Although the proposed rule broadly captures all securities and security-based swap dealer accounts, the proposal seeks to strike an appropriate balance between prohibiting proprietary trading and continuing to permit activities that are consistent with normal course market making, risk-mitigating hedging and underwriting.
In addition, the proposed rule implements the Dodd-Frank Act’s prohibition on, as principal, directly or indirectly acquiring and retaining an ownership interest in, or having certain relationships with, a hedge fund or private equity fund.
In developing this proposal, we have considered comments received in response to the Financial Stability Oversight Council’s (FSOC) January 2011 study formalizing the FSOC’s findings and recommendations for implementing Section 619, as well as additional comments we have received. That said, we believe it is important to gain additional information, including empirical data, about the potential impacts the proposed rule will have. We ask a number of questions about such impacts in the proposal, and we look forward to receiving comments.

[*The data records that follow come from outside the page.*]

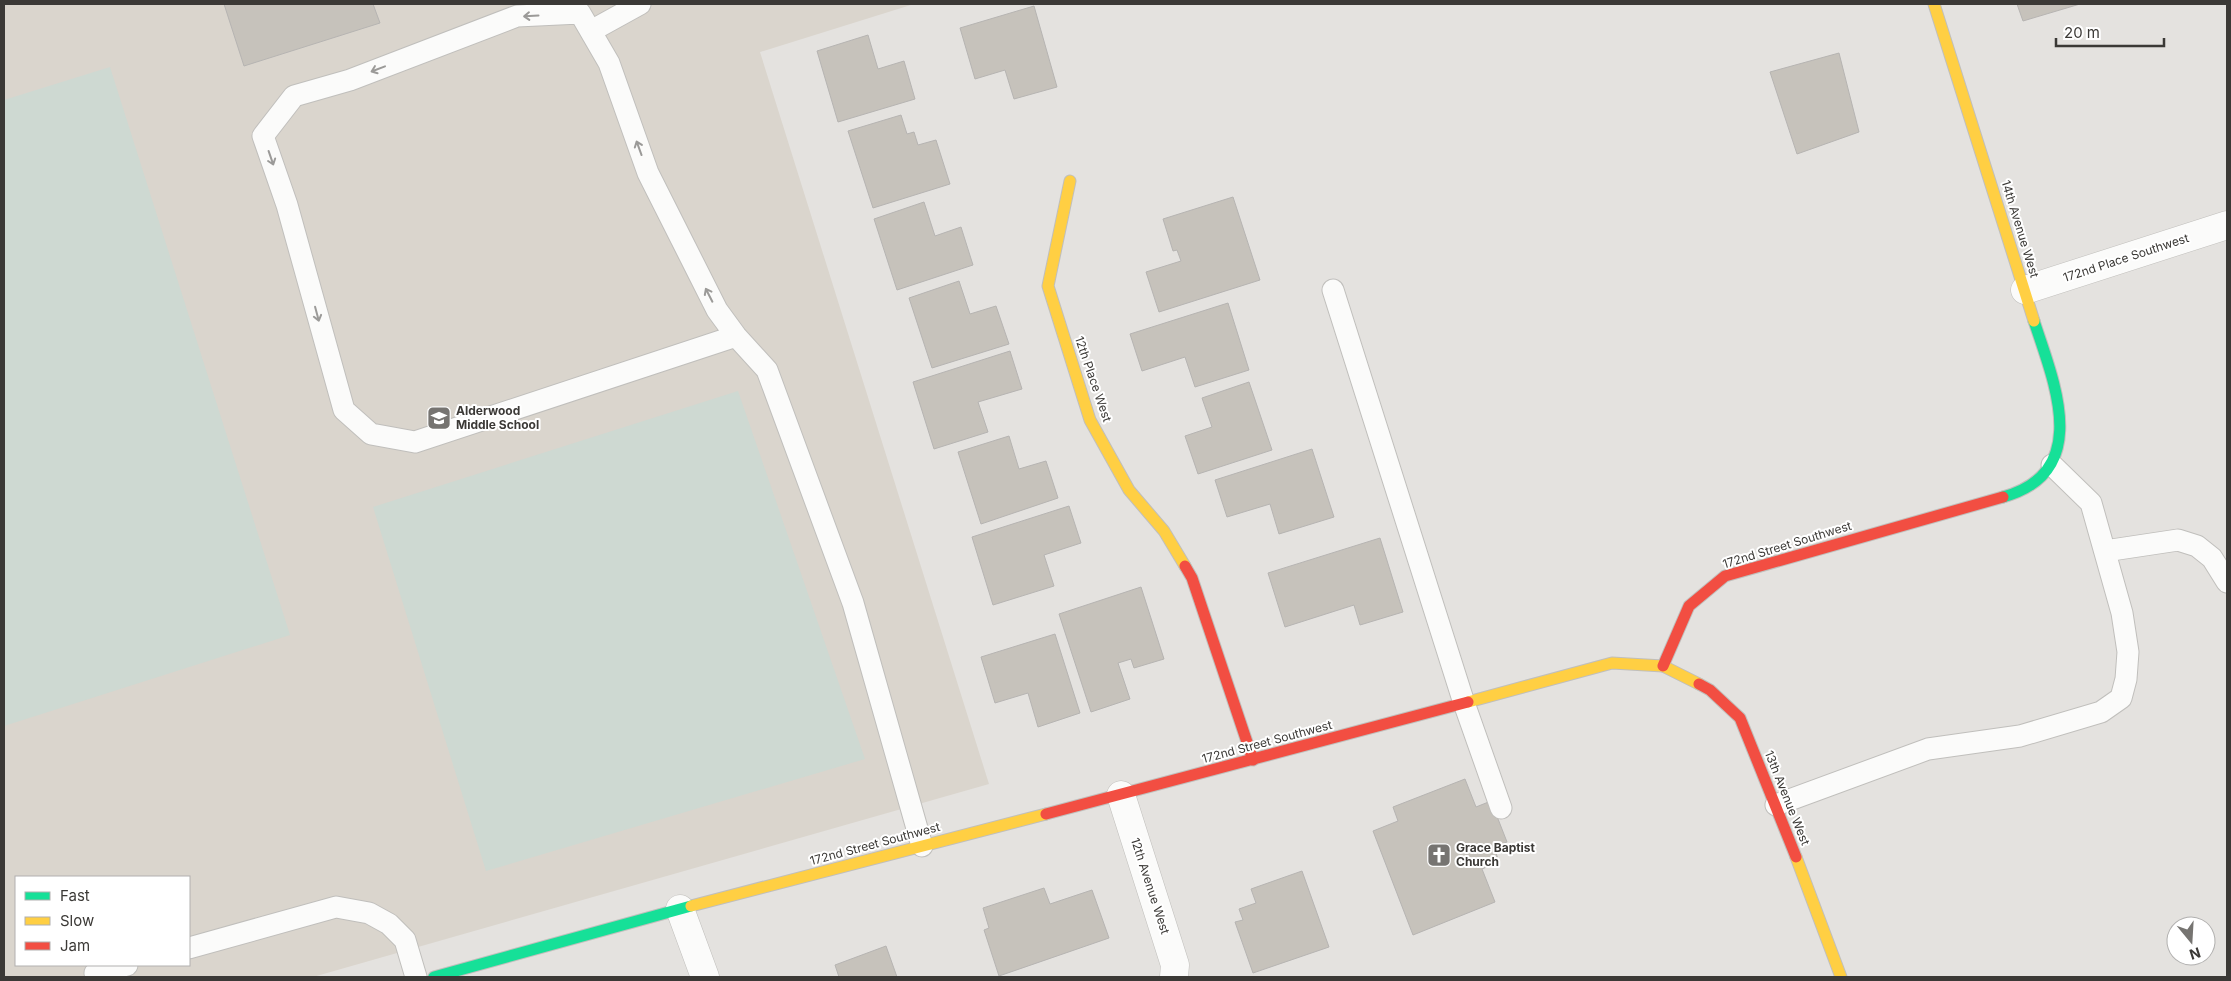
<svg xmlns="http://www.w3.org/2000/svg" width="2231" height="981" font-family="Inter,sans-serif">
<rect width="100%" height="100%" fill="#e4e2df"/>
<!-- built -->
<path fill="#dad5cd" fill-rule="evenodd" d="M 4,4 L 914,4 L 760,52 L 989,784 L 313,977 L 4,977 ZM 16,877 L 189,877 L 189,965 L 16,965 Z"/>
<!-- green -->
<g fill="#ced9d2">
<path d="M 110,67 L 290,635 L 4,726 L 4,100 Z"/>
<path d="M 738,391 L 865,759 L 486,871 L 373,507 Z"/>
</g>
<!-- building -->
<g fill="#c6c2bb" stroke="#b6b4b2">
<path d="M 224,4 L 373,4 L 380,23 L 244,66 Z"/>
<path d="M 2017,4 L 2080,4 L 2023,21 Z"/>
<path d="M 1034,6 L 1057,87 L 1014,99 L 1005,70 L 975,79 L 960,28 Z"/>
<path d="M 868,35 L 878,69 L 904,61 L 915,99 L 838,122 L 817,51 Z"/>
<path d="M 1839,53 L 1859,132 L 1797,154 L 1770,72 Z"/>
<path d="M 901,115 L 907,134 L 914,132 L 918,145 L 936,140 L 950,184 L 873,208 L 848,131 Z"/>
<path d="M 1233,197 L 1260,280 L 1159,312 L 1146,272 L 1181,261 L 1177,250 L 1173,251 L 1163,219 Z"/>
<path d="M 924,202 L 935,236 L 961,227 L 973,265 L 897,290 L 874,219 Z"/>
<path d="M 959,281 L 970,314 L 996,306 L 1009,344 L 932,368 L 909,298 Z"/>
<path d="M 1228,303 L 1249,370 L 1195,387 L 1185,357 L 1142,371 L 1130,334 Z"/>
<path d="M 1010,351 L 1022,389 L 978,402 L 988,432 L 934,449 L 913,382 Z"/>
<path d="M 1249,382 L 1272,450 L 1198,474 L 1185,436 L 1212,427 L 1202,398 Z"/>
<path d="M 1009,436 L 1019,469 L 1046,461 L 1058,498 L 981,524 L 958,452 Z"/>
<path d="M 1312,449 L 1334,517 L 1279,534 L 1270,504 L 1227,517 L 1215,480 Z"/>
<path d="M 1069,506 L 1081,543 L 1044,555 L 1054,586 L 993,605 L 972,537 Z"/>
<path d="M 1380,538 L 1403,612 L 1360,625 L 1354,605 L 1285,627 L 1268,573 Z"/>
<path d="M 1141,587 L 1164,659 L 1134,668 L 1131,659 L 1118,663 L 1130,699 L 1091,712 L 1059,614 Z"/>
<path d="M 1055,634 L 1080,713 L 1038,727 L 1028,693 L 995,703 L 981,657 Z"/>
<path d="M 1465,779 L 1476,807 L 1491,801 L 1507,842 L 1494,847 L 1499,862 L 1482,869 L 1495,902 L 1413,935 L 1373,831 L 1398,821 L 1393,807 Z"/>
<path d="M 1302,871 L 1329,947 L 1253,973 L 1235,922 L 1243,920 L 1239,909 L 1256,903 L 1251,889 Z"/>
<path d="M 1044,888 L 1050,904 L 1092,890 L 1109,938 L 999,976 L 984,930 L 989,928 L 983,908 Z"/>
<path d="M 886,946 L 897,977 L 839,977 L 835,965 Z"/>
</g>
<g fill="none" stroke-linecap="round" stroke-linejoin="round">
<!-- lane casing -->
<g stroke="#c0bfbc" stroke-width="23">
<g id="lane">
<path d="M 591,31 L 640,4"/>
<path d="M 1333,290 L 1464,703 L 1501,808"/>
<path d="M 736,336 L 415,442 L 371,434 L 344,410 L 287,205 L 263,136 L 294,96 L 350,80 L 517,16 L 580,13 L 609,63 L 648,173 L 717,310 L 736,336 L 767,370 L 853,603 L 922,846"/>
<path d="M 2105,551 L 2178,540 L 2197,546 L 2212,558 L 2227,582"/>
<path d="M 1776,805 L 1928,749 L 2020,736 L 2101,712 L 2121,698 L 2126,679 L 2128,652 L 2122,613 L 2091,503 L 2052,465"/>
<path d="M 189,948 L 336,907 L 369,913 L 389,924 L 405,940 L 416,977"/>
<path d="M 95,973 L 127,965"/>
</g>
</g>
<!-- street casing -->
<g stroke="#c0bfbc" stroke-width="29">
<g id="street">
<path d="M 2025,290 L 2227,225"/>
<path d="M 1121,795 L 1175,965 L 1174,977"/>
<path d="M 680,909 L 705,977"/>
</g>
</g>
<!-- fast casing -->
<g stroke="#c0bfbc" stroke-width="13">
<g id="fast">
<path d="M 2003,497 C 2093,472 2054,382 2034,321"/>
<path d="M 434,977 L 691,906"/>
</g>
</g>
<!-- slow casing -->
<g stroke="#c0bfbc" stroke-width="13">
<g id="slow">
<path d="M 1934,4 L 2034,321"/>
<path d="M 1070,181 L 1048,286 L 1090,420 L 1129,490 L 1164,531 L 1185,566"/>
<path d="M 1468,702 L 1612,663 L 1663,666 L 1699,684"/>
<path d="M 1796,857 L 1841,977"/>
<path d="M 691,906 L 1046,814"/>
</g>
</g>
<!-- jam casing -->
<g stroke="#c0bfbc" stroke-width="13">
<g id="jam">
<path d="M 1185,566 L 1192,578 L 1253,760"/>
<path d="M 1663,666 L 1689,606 L 1725,576 L 2003,497"/>
<path d="M 1699,684 L 1710,690 L 1740,718 L 1796,857"/>
<path d="M 1046,814 L 1468,702"/>
</g>
</g>
<!-- lane -->
<use href="#lane" stroke="#fbfbfa" stroke-width="21"/>
<!-- street -->
<use href="#street" stroke="#fbfbfa" stroke-width="28"/>
<!-- fast -->
<use href="#fast" stroke="#16e098" stroke-width="11"/>
<!-- slow -->
<use href="#slow" stroke="#ffcf43" stroke-width="11"/>
<!-- jam -->
<use href="#jam" stroke="#f24e42" stroke-width="11"/>
</g>
<!-- one-way arrows -->
<defs><path id="oneway-shaft" d="M-6 0H5M1.5-3L5.5 0L1.5 3" fill="none" stroke-width="1.6" stroke-linecap="round" stroke-linejoin="round" transform="scale(1.25)"/></defs>
<g stroke="#9b9a98">
<use href="#oneway-shaft" transform="translate(531 16) rotate(177)"/>
<use href="#oneway-shaft" transform="translate(378 69) rotate(159)"/>
<use href="#oneway-shaft" transform="translate(639 148) rotate(-110)"/>
<use href="#oneway-shaft" transform="translate(271 158) rotate(71)"/>
<use href="#oneway-shaft" transform="translate(709 295) rotate(-117)"/>
<use href="#oneway-shaft" transform="translate(317 314) rotate(75)"/>
</g>
<!-- icons -->
<defs>
<g id="school-square" transform="scale(1.25)"><rect x="-9" y="-9" width="18" height="18" rx="4" fill="#767471" stroke="#fff"/><path d="M0-5L7-2L0 1L-7-2ZM-4 1L0 2.5L4 1V4Q0 6-4 4Z" fill="#fff"/></g>
<g id="church-square" transform="scale(1.25)"><rect x="-9" y="-9" width="18" height="18" rx="4" fill="#767471" stroke="#fff"/><path d="M-1.2-6h2.4v3.5h3.3v2.4h-3.3V6h-2.4V-.1h-3.3v-2.4h3.3Z" fill="#fff"/></g>
</defs>
<g fill-rule="evenodd">
<use href="#school-square" x="439" y="418"/>
<use href="#church-square" x="1439" y="855"/>
</g>
<g text-anchor="middle" stroke-width="4" stroke-linejoin="round" paint-order="stroke">
<!-- street labels -->
<g font-size="12" fill="#3b3936" stroke="#fff">
<text transform="translate(2020 229) rotate(73)" y="4">14th Avenue West</text>
<text transform="translate(2126 258) rotate(-18)" y="4">172nd Place Southwest</text>
<text transform="translate(1093 379) rotate(71)" y="4">12th Place West</text>
<text transform="translate(1787 545) rotate(-17)" y="4">172nd Street Southwest</text>
<text transform="translate(1267 742) rotate(-15)" y="4">172nd Street Southwest</text>
<text transform="translate(1787 798) rotate(68)" y="4">13th Avenue West</text>
<text transform="translate(875 844) rotate(-15)" y="4">172nd Street Southwest</text>
<text transform="translate(1150 886) rotate(72)" y="4">12th Avenue West</text>
</g>
<!-- poi labels -->
<g font-size="12" font-weight="bold" fill="#3b3936" stroke="#fff" text-anchor="start">
<text x="456" y="415">Alderwood<tspan x="456" dy="14">Middle School</tspan></text>
<text x="1456" y="852">Grace Baptist<tspan x="1456" dy="14">Church</tspan></text>
</g>
</g>
<!-- border -->
<rect width="2231" height="981" fill="none" stroke="#3b3936" stroke-width="10"/>
<!-- legend -->
<rect x="15" y="876" width="175" height="90" fill="#ffffff" stroke="#b1b0af"/>
<rect x="25" y="892" width="25" height="8" fill="#16e098" stroke="#b1b0af"/>
<text x="60" y="901" font-size="15" fill="#3b3936">Fast</text>
<rect x="25" y="917" width="25" height="8" fill="#ffcf43" stroke="#b1b0af"/>
<text x="60" y="926" font-size="15" fill="#3b3936">Slow</text>
<rect x="25" y="942" width="25" height="8" fill="#f24e42" stroke="#b1b0af"/>
<text x="60" y="951" font-size="15" fill="#3b3936">Jam</text>
<!-- north arrow -->
<g transform="translate(2191 941) rotate(162)"><circle r="24" fill="#ffffff" stroke="#b1b0af"/>
<path d="M0-4L9 19L0 12L-9 19Z" fill="#767471"/>
<text y="-8" font-size="14" font-weight="bold" text-anchor="middle" fill="#3b3936">N</text>
</g>
<!-- scale -->
<path d="M2056 38v8h108v-8" fill="none" stroke="#3b3936" stroke-width="2.5"/>
<text x="2064" y="38" font-size="15" fill="#3b3936" stroke="#ffffff" stroke-width="4" paint-order="stroke">20 m</text>
</svg>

Before I turn to David Blass of the Division of Trading and Markets to provide a detailed discussion about the staff’s recommendation, I would like to thank Gregg Berman, David Blass, Catherine McGuire, Josephine Tao, Liz Sandoe, David Bloom, Anthony Kelly, Angela Moudy, Daniel Staroselsky, and Nathaniel Stankard from the Division of Trading and Markets for their incredibly hard work on this.
In addition, I would like to thank Robert Plaze, Daniel Kahl, Tram Nguyen, Michael Spratt, and Parisa Haghshenas from the Division of Investment Management for their long hours and hard work devoted to preparing the recommendation before us.
I also would like to thank their colleagues in the Division of Corporation Finance: Paula Dubberly, Amy Starr, Katherine Hsu, John Harrington, and David Beaning. In the Division of Enforcement: Charlotte Buford and Jason Anthony. In the Office of the General Counsel: Meridith Mitchell, Lori Price, Paula Jenson, Sara Cortes, and Jill Felker. And in the Division of Risk, Strategy, and Financial Innovation: Jennifer Marrietta-Westberg, Adam Yonce, Chuck Dale, and Rick Bookstaber.
In addition, I would like to thank our colleagues at the Board, the CFTC, the FDIC, the OCC, and the Department of the Treasury for their collegiality and thoughtful input in working with our staff to develop the proposal before us.
And finally, of course, I would like to thank my colleagues on the Commission and their counsels for their work and comments on the proposal.
I will now ask David to provide us with additional details about the staff’s recommendations.”